This review of Matthew Lipman's autobiography, A Life Teaching Thinking, is a reflection on the themes and patterns of his extraordinarily productive career. His book begins with memories of earliest childhood and his preoccupation with the possibility of being able to fly, moves through the years in which his family struggled with the effects of the Great Depression, through his service in the military during World War II, his discovery of the joy and beauty of philosophy, his academic rise at Columbia University, his Fullbright sojourn in Paris, and his early and later career. Lipman's educational project led in four related directions: the practice of philosophy for children, which he invented, and which presents an epistemological challenge to a second field, philosophy of education, which is as startling as was Rousseau's two hundred years before. Third, it led to a realm of theory called philosophy of childhood, upon which the practice of philosophy for children is a kind of action-meditation, prompting adults as it does to reflect on children's differences from and similarities to adults at the same time, and in the same discursive space. Finally, his praxis also implicitly challenged those accounts of children's philosophies, paradigmatically represented by Piaget's work, which represent childhood epistemology as evidence for various genetic and epigenetic stage-based theories of cognitive development. The consequence for education of this confluence was a methodology-community of inquiry-that serves as a bridge between the two most influential philosophers of education of the 20th century-John Dewey and Paulo Freire.

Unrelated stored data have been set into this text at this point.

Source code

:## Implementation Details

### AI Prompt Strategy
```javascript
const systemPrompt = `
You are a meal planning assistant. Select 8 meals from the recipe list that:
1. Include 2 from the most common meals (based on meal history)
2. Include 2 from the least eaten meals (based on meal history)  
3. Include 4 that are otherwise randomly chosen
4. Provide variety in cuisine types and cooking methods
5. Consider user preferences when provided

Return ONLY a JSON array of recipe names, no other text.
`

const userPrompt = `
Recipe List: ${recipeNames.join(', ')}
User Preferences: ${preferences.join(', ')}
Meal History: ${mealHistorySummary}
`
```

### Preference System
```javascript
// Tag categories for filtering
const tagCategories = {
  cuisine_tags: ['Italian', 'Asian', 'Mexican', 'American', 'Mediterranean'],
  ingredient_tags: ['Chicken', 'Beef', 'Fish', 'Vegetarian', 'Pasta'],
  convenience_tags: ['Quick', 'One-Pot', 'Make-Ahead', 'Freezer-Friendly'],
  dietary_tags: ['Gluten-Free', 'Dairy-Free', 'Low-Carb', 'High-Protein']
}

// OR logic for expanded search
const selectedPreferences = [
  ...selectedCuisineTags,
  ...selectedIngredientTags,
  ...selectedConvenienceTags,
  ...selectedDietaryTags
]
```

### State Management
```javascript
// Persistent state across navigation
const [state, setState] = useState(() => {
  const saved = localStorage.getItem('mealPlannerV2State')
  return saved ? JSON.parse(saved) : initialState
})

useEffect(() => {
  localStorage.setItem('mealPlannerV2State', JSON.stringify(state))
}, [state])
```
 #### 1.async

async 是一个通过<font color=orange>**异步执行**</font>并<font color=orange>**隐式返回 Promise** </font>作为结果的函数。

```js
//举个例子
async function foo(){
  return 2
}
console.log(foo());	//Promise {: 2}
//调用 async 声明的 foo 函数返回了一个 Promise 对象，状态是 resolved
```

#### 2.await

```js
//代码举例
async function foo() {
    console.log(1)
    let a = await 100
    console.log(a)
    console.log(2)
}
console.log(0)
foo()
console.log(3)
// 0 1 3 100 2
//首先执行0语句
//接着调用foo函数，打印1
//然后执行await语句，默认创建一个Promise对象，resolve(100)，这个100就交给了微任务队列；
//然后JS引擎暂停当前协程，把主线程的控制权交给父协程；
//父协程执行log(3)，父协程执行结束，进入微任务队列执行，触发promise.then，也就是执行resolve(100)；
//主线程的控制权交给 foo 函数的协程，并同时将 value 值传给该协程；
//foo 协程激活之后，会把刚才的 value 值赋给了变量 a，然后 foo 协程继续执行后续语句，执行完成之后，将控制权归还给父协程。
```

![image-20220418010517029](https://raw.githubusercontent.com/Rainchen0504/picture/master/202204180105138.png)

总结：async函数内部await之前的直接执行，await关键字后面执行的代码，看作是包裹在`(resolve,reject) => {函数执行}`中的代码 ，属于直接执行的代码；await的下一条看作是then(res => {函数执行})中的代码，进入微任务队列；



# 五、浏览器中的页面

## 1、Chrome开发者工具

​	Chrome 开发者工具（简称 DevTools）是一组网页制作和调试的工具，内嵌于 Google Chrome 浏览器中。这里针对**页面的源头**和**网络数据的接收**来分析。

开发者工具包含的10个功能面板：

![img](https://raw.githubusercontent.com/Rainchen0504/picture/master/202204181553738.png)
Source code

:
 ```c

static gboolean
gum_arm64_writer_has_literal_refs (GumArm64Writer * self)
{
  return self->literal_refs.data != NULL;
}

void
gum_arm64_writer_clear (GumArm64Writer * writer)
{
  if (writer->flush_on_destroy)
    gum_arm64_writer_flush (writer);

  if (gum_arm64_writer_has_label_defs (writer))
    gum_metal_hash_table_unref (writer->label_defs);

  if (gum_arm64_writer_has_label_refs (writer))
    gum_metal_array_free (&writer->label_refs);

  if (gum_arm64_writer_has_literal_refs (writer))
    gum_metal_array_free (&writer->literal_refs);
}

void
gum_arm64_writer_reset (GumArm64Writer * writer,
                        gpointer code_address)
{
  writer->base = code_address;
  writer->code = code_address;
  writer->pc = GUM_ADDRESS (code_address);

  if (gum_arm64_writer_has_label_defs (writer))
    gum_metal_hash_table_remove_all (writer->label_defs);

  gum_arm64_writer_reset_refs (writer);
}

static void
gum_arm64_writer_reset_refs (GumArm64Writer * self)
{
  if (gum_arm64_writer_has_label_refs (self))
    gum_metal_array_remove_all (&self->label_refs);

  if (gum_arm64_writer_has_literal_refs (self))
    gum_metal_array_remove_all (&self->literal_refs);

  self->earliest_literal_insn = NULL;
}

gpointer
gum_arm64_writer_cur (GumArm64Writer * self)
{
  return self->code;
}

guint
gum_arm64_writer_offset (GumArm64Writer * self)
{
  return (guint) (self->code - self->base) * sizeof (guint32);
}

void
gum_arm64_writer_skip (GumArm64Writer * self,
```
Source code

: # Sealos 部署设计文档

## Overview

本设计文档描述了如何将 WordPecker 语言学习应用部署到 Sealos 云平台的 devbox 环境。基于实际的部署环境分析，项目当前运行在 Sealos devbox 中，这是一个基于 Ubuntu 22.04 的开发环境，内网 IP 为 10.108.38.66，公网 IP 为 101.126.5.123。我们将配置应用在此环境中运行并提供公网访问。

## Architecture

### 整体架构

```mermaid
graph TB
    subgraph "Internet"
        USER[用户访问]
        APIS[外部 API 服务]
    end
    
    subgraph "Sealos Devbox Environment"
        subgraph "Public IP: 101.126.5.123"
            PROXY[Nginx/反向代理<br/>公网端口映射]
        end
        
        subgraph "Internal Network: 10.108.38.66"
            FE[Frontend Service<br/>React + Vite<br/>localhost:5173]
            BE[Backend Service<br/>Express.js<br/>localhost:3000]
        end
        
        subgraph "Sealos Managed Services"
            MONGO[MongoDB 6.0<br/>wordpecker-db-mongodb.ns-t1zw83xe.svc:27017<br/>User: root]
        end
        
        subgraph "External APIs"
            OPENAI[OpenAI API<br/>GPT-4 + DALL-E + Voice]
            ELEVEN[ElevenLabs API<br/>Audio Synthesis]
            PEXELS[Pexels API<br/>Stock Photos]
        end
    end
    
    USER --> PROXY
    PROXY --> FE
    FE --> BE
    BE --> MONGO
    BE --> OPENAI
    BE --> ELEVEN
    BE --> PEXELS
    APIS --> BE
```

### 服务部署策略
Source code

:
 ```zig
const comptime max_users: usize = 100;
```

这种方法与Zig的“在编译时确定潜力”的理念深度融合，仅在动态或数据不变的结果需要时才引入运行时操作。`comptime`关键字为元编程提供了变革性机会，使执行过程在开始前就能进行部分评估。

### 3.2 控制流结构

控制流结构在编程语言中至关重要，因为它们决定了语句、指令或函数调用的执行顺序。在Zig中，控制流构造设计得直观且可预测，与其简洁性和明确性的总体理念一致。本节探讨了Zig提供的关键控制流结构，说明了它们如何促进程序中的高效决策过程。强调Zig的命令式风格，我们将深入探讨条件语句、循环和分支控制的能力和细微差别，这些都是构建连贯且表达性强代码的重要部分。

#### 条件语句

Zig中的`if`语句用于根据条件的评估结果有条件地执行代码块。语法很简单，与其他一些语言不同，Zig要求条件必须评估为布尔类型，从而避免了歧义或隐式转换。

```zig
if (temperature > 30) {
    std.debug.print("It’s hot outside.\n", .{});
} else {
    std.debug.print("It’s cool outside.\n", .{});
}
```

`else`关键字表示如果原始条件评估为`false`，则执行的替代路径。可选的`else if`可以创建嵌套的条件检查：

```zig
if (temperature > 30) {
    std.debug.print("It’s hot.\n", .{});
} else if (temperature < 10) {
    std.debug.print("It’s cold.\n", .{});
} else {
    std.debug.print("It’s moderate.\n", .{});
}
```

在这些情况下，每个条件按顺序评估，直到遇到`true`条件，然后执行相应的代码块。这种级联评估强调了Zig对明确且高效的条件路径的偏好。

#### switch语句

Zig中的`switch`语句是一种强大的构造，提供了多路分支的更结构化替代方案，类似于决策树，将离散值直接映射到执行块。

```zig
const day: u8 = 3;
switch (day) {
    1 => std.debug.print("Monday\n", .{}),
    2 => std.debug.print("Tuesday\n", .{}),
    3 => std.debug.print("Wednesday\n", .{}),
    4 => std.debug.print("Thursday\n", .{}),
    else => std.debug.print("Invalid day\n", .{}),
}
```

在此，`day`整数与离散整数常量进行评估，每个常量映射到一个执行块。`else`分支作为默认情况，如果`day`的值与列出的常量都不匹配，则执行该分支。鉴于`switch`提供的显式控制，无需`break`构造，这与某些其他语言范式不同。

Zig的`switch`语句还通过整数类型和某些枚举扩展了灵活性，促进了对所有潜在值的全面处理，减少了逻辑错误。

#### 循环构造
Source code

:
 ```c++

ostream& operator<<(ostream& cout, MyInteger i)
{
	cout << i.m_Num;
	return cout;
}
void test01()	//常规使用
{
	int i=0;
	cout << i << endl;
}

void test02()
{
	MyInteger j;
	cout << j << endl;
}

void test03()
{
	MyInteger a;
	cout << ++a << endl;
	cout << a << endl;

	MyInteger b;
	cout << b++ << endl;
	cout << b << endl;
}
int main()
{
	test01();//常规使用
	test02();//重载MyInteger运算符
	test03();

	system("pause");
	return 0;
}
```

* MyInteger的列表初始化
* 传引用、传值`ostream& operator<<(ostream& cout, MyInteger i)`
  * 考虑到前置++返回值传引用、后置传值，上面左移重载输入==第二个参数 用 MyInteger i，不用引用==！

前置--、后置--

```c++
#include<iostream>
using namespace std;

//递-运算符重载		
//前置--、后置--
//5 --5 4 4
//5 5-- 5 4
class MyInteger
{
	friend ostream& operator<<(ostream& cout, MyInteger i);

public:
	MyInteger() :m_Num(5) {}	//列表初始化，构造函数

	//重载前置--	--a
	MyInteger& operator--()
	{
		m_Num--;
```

The educational praxis that emerged from his venture, for all its apparent simplicity, operationalizes a postcolonial standpoint epistemology vis a vis childhood and children, pulls the linchpin that holds in place the school as ideological state apparatus, and empowers the elementary classroom as a primary site for democratic theory and practice.

Palavras-chave : Matthew Lipman; philosophy for children; autobiography; philosophy of childhood; philosophy of education.